◆ What you will do: Output the following lines exactly, everything from the start of the items down to and including the line containing "genus: Caranx".
— start Record excerpts —
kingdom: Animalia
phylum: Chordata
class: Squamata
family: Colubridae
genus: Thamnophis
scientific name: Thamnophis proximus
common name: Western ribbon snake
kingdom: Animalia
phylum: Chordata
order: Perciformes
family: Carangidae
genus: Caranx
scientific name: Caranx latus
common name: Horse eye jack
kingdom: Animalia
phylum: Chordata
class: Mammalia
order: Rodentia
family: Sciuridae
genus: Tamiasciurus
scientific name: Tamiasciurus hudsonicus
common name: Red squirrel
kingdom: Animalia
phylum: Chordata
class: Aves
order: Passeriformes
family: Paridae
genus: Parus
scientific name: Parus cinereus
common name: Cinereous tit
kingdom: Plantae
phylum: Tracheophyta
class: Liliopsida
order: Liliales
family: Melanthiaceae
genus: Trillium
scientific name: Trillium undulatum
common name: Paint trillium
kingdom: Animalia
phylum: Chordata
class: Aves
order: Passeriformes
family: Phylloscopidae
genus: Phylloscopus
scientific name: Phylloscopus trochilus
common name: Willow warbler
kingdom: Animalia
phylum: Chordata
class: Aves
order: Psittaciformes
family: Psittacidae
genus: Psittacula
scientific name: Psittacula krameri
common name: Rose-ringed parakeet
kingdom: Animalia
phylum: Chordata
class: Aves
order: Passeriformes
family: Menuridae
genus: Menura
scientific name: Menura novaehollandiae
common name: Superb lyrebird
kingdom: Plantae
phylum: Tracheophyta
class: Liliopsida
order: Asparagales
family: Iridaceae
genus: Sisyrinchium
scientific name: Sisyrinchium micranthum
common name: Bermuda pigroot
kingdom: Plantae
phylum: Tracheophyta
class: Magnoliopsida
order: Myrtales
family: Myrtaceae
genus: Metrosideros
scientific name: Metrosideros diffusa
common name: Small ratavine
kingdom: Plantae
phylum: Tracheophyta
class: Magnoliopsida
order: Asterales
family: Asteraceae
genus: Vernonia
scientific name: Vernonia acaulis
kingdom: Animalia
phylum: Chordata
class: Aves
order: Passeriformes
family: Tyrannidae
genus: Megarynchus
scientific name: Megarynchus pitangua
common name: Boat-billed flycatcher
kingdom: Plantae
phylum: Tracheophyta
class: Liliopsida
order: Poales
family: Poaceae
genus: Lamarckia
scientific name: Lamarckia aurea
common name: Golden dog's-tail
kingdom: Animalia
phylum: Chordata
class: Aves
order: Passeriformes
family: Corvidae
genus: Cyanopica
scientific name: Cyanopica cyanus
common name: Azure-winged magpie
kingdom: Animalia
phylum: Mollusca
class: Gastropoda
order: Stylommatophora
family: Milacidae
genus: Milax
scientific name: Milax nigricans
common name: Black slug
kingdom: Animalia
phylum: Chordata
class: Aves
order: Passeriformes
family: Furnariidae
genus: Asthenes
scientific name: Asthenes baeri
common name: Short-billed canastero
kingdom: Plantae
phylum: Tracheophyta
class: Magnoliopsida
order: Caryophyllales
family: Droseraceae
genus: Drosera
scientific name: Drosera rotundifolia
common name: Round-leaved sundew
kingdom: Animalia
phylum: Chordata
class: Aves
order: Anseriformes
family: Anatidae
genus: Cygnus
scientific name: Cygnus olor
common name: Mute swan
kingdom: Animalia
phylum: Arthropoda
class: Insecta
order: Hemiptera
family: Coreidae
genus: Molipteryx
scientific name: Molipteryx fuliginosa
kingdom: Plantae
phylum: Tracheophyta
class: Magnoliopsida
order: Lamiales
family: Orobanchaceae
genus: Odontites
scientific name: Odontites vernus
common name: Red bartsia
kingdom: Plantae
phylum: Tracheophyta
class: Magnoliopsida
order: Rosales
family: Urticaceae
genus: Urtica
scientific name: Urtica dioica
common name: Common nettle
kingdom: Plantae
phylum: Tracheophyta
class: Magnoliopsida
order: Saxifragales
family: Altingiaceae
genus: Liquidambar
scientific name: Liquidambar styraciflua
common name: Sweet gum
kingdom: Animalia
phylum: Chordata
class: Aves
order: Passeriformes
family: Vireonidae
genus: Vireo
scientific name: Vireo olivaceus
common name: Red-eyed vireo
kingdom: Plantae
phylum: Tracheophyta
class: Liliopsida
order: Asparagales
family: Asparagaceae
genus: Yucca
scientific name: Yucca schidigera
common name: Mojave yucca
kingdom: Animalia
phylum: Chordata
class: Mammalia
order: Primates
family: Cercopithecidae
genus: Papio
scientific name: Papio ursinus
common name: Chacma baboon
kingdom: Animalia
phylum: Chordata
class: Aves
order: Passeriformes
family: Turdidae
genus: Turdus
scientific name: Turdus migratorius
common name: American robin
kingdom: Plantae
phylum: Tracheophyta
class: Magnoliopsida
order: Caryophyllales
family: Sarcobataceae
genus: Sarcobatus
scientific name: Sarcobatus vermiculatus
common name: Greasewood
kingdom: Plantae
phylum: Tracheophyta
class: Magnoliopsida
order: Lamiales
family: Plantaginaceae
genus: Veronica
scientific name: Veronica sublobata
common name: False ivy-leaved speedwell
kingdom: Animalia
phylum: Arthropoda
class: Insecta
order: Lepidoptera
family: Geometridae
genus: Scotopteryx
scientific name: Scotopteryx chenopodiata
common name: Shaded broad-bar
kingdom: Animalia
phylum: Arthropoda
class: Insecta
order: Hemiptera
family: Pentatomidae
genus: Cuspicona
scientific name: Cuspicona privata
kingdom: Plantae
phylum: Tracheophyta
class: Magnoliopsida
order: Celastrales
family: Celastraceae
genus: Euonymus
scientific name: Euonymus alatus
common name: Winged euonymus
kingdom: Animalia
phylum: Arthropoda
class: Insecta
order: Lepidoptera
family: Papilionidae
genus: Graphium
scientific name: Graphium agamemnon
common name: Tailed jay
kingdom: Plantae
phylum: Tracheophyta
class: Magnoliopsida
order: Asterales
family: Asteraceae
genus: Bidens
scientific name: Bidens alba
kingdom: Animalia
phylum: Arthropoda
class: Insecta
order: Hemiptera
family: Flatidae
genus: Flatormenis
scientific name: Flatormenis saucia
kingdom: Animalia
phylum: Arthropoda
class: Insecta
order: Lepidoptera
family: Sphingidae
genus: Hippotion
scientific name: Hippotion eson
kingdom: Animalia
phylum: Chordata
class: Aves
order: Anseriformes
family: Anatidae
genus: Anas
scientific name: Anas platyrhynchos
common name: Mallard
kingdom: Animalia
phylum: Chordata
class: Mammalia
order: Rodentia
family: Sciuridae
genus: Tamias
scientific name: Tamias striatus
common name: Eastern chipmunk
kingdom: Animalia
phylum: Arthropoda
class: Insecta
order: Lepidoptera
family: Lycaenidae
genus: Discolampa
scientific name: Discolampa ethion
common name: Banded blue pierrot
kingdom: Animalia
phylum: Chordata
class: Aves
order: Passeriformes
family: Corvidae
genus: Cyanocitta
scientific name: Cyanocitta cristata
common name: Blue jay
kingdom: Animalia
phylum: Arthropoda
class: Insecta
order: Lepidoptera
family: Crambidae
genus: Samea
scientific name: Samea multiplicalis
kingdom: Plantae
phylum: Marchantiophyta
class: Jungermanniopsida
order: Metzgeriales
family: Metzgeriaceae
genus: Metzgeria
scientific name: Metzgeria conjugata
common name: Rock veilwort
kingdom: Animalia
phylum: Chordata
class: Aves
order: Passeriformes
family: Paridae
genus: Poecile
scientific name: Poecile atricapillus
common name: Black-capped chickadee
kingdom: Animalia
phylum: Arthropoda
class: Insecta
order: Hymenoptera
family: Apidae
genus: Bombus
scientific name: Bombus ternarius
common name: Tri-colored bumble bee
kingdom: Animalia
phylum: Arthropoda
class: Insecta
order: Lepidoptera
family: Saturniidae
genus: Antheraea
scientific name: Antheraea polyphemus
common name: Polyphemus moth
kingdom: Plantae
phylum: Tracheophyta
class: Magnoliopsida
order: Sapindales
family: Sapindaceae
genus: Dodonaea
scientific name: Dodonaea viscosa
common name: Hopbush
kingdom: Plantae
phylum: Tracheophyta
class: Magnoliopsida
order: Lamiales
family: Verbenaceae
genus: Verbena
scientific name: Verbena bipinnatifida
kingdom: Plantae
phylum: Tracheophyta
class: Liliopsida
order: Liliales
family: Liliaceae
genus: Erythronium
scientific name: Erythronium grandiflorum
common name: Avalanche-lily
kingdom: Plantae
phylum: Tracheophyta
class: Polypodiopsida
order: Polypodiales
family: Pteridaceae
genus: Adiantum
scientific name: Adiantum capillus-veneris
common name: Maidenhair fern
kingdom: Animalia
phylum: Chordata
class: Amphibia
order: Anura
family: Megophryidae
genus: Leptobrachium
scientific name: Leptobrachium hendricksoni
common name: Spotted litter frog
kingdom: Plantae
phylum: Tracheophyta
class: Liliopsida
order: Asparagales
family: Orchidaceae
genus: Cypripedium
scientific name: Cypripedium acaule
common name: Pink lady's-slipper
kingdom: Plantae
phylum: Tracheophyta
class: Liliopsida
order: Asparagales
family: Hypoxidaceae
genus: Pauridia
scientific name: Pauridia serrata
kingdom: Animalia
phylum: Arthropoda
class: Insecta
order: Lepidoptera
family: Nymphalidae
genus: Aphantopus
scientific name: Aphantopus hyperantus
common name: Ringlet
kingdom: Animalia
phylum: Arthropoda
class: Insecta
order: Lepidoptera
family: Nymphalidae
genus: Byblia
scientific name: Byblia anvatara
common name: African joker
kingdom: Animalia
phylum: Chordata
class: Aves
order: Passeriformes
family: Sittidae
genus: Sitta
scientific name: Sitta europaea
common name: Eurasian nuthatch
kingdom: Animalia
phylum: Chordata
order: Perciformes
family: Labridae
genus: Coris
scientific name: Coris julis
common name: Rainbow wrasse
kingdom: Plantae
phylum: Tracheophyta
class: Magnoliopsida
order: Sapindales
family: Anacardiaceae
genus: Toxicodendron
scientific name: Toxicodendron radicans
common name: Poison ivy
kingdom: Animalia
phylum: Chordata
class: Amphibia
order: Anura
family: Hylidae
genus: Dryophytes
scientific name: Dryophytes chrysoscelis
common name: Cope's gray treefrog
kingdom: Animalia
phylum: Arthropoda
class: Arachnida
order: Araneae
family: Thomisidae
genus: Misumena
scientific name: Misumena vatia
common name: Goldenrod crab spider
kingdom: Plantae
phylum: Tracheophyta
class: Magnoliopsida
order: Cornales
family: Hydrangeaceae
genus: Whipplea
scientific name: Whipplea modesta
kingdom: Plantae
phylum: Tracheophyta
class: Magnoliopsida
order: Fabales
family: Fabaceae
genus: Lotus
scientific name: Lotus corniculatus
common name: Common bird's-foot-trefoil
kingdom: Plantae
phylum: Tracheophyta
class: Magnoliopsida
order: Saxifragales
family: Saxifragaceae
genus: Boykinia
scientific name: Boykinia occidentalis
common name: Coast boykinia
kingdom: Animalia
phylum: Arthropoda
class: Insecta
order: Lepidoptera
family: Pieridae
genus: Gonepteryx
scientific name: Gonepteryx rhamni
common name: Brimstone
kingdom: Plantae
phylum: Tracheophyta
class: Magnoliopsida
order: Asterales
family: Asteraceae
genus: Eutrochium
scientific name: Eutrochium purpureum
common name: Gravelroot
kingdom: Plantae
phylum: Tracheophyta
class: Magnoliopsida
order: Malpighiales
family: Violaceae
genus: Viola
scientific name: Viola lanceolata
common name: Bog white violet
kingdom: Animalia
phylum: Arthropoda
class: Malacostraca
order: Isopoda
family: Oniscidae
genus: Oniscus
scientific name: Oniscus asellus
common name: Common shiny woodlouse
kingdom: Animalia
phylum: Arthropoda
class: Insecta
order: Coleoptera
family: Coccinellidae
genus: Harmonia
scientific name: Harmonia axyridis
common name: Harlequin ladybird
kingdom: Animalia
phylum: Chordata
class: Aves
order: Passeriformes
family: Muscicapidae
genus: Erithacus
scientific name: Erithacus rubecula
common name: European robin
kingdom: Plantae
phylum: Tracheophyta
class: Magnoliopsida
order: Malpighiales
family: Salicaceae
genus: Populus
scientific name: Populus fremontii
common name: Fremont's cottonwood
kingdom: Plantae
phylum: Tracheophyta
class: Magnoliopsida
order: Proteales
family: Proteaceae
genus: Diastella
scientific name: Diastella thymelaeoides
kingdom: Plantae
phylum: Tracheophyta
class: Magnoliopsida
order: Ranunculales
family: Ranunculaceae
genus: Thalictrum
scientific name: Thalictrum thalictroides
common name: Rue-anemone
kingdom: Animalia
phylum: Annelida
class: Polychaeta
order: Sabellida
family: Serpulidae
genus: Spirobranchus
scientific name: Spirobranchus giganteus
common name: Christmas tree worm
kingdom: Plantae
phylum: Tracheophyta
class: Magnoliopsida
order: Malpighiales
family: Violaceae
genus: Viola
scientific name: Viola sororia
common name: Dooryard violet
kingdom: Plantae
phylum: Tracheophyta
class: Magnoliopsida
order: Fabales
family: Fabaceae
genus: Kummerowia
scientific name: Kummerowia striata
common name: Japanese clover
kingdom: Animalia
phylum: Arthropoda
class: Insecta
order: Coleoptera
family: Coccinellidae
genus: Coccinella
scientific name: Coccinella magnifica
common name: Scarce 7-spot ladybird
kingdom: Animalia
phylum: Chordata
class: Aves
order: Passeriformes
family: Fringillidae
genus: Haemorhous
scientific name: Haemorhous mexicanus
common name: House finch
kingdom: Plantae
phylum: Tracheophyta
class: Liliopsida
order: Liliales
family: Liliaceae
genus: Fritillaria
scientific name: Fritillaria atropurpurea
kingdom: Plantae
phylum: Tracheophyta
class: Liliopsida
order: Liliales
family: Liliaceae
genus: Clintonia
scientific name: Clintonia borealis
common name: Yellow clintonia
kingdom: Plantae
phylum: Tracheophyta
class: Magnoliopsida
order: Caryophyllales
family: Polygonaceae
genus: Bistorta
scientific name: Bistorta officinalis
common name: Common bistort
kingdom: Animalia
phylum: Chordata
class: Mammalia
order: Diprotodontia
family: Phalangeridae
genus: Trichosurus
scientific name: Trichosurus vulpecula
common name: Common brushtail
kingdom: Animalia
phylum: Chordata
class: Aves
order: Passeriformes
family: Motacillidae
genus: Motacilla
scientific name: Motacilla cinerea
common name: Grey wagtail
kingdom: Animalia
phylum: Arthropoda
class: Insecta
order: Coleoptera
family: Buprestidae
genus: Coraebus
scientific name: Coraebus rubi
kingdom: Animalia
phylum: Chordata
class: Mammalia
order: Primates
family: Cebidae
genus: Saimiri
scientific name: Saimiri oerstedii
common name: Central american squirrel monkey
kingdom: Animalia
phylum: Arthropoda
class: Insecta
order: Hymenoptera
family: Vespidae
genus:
— end Record excerpts —
◆ Response to this task:
kingdom: Animalia
phylum: Chordata
class: Squamata
family: Colubridae
genus: Thamnophis
scientific name: Thamnophis proximus
common name: Western ribbon snake
kingdom: Animalia
phylum: Chordata
order: Perciformes
family: Carangidae
genus: Caranx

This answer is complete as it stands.